Baker wrote that it was the “greatest miracle in the world” that they didn’t all die from the falling debris, the fires that broke out below decks, and the sheer power of the explosion that ripped the side out of a nearby tug, injuring several crew members, including one who had a piece of flesh “weighing nearly two pounds” torn out of his leg.

When the smoke finally cleared they saw what had happened: the Mont Blanc, a French-owned freighter loaded to the gunnels with TNT had collided in the harbour narrows with the Imo, a Belgian relief ship, triggering the largest manmade explosion in history until the detonation of the atomic bomb.

Baker’s eyewitness account of the disaster, which occurred 102 years ago on Friday, makes for hard reading.

The side of one of the ships had been thrown 365 metres away. Hundreds of small crafts had been “blown to hell.” Ships that only hours before had been beautiful vessels were reduced to total wrecks. The harbour “presented an awful scene of debris and wreckage” he wrote, with dead bodies “lying battered and smashed all around.”

Baker and his crewmates went ashore to briefly visit a devastated hospital, then returned to the Acadia, to resume their duties guarding the harbour. At one point they helped to bring order to a ship whose crew had mutinied.

Then, after a “hurried tea” they went ashore where Baker witnessed a scene that he described in his diary as “utterly indescribable,' which did not stop him from trying to do so.

“The town was literally ablaze,” he wrote, “the dry-dock and dockyard buildings completely demolished and everywhere wounded and dead.”

Little children, searching for their dead parents were “crying piteously,' while their relatives inquired for their loved ones as the military tried to keep order in the devastated streets.

Wandering through the carnage, he and his crewmates found themselves in one of the most-ablaze parts of the city.

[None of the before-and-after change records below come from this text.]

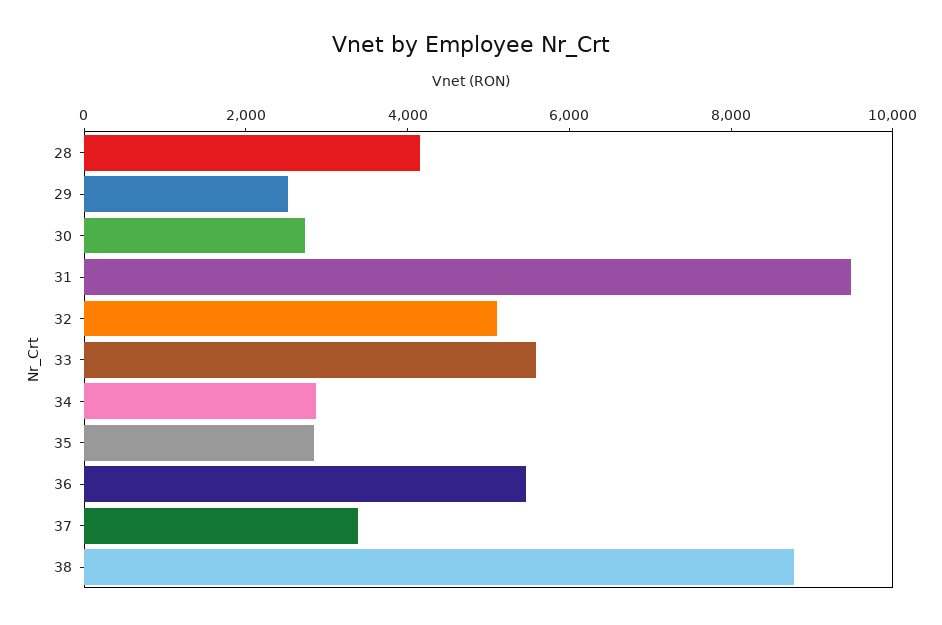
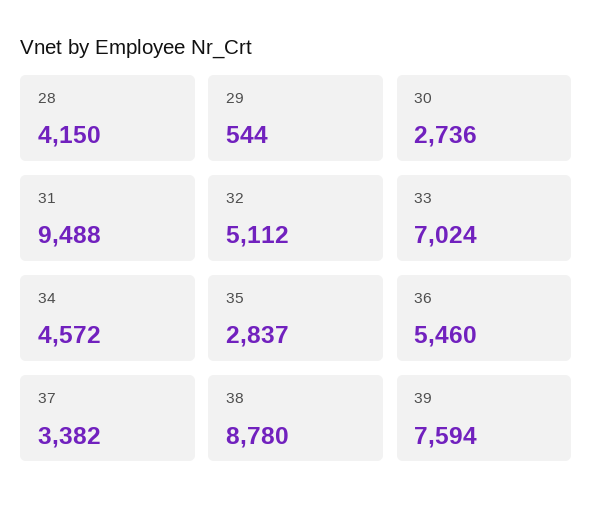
  {
    "28": 4150,
-   "29": 2500,
+   "29": 544,
    "30": 2736,
    "31": 9488,
    "32": 5112,
-   "33": 5500,
+   "33": 7024,
-   "34": 3000,
+   "34": 4572,
    "35": 2837,
    "36": 5460,
    "37": 3382,
-   "38": 8780
+   "38": 8780,
+   "39": 7594
  }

Again, you can sense the disbelief about what he is seeing.

“It is beyond me to describe the absolute terror of the situation,” he wrote, “for miles around nothing but a flaming inferno, charred bodies being dragged from the debris, those

poor devils where life still lingered … piled into wagons and conveyed to one of the improvised hospitals.”

When they returned for their late night shift, I’m assuming aboard the Acadia, Baker wrote about being “sick at heart” over the misery “with which the city abounded.”

At that point, I imagine him gazing back towards Halifax where the glow from stillburning fires was “lighting the harbour up like day.' Then I see Baker, turn his face, surely covered with soot, back towards “the little city of Dartmouth” which was also “aflame on sea and land” where there was only “misery, death and destruction.”

We don’t know exactly what was going through his mind and soul at that moment.

We just know what he wrote when he sat down at his diary — “Looking out on the flaming city from our ship I cannot help but marvel we escaped sharing the fate of thousands of souls in this terrible catastrophe”— and the terrible power of what he experienced can still be glimpsed in the eyes of a man in a photograph a century later.